A list of controls. Either none, all, or selected parameters can be specified. Unspecified parameters are set to default values (the values in brackets). If hierarchy = TRUE, parameters with a (*) must be a vector of length 2, where the first entry corresponds to the coarse-scale and the second entry to the fine-scale layer.

  • hierarchy (FALSE): A boolean, set to TRUE for an hierarchical HMM.

  • states (*) (2): The number of states of the underlying Markov chain.

  • sdds (*) (“t(df = Inf)”): Specifying the state-dependent distribution, one of “t”, or “gamma” (the gamma distribution), or “lnorm” (the log-normal distribution). You can fix the parameters (mean mu, standard deviation
    codesigma, degrees of freedom df) of these distributions, e.g. “t(df = Inf)” or “gamma(mu = 0, sigma = 1)”, respectively. To fix different values of one parameter for different states, separate by “|”, e.g. “t(mu = -1|1)”.

  • horizon (*) (100): A numeric, specifying the length of the time horizon. The first entry of horizon is ignored if data is specified.

  • period (“m”): Only relevant if hierarchy = TRUE and horizon[2] = NA_integer_. In this case, it specifies a flexible, periodic fine-scale time horizon and can be one of

    • “w” for a week,

    • “m” for a month,

    • “q” for a quarter,

    • “y” for a year.

  • data (NA): A list of controls specifying the data. If data = NA, data gets simulated. Otherwise:

    • file (*): A character, the path to a .csv-file with financial data, which must have a column named date_column (with dates) and data_column (with financial data).

    • date_column (*) (“Date”): A character, the name of the column in file with dates. Can be NA_character_ in which case consecutive integers are used as time points.

    • data_column (*) (“Close”): A character, the name of the column in file with financial data.

    • from (NA_character_): A character of the format “YYYY-MM-DD”, setting a lower data limit. No lower limit if from = NA_character_. Ignored if controls\(data\)date_column is NA.

    • to (NA_character_): A character of the format “YYYY-MM-DD”, setting an upper data limit. No upper limit if from = NA_character_. Ignored if controls\(data\)date_column is NA_character_.

    • logreturns (*) (FALSE): A boolean, if TRUE the data is transformed to log-returns.

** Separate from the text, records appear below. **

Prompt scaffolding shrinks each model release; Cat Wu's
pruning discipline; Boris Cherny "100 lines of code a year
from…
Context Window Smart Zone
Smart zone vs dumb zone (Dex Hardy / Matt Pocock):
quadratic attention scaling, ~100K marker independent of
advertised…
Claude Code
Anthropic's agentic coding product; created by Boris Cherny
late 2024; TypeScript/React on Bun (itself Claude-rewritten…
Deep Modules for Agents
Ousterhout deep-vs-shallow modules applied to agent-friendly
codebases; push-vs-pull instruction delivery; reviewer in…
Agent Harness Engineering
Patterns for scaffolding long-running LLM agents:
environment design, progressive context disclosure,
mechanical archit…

    • merge (function(x) mean(x)): Only relevant if hierarchy = TRUE. In this case, a function, which merges a numeric vector of fine-scale data x into one coarse-scale observation. For example,

      • merge = function(x) mean(x) defines the mean of the fine-scale data as the coarse-scale observation,

      • merge = function(x) mean(abs(x)) for the mean of the absolute values,

      • merge = function(x) (abs(x)) for the sum of of the absolute values,

      • merge = function(x) (tail(x,1)-head(x,1))/head(x,1) for the relative change of the first to the last fine-scale observation.

  • fit: A list of controls specifying the model fitting:

    • runs (100): An integer, setting the number of optimization runs.

    • origin (FALSE): A boolean, if TRUE the optimization is initialized at the true parameter values. Only for simulated data. If origin = TRUE, this sets run = 1 and accept = 1:5.

    • accept (1:3): An integer (vector), specifying which optimization runs are accepted based on the output code of nlm.

    • gradtol (1e-6): A positive numeric value, passed on to nlm.

    • iterlim (200): A positive integer, passed on to nlm.

    • print.level (0): One of 0, 1, and 2, passed on to nlm.

    • steptol (1e-6): A positive numeric value, passed on to nlm.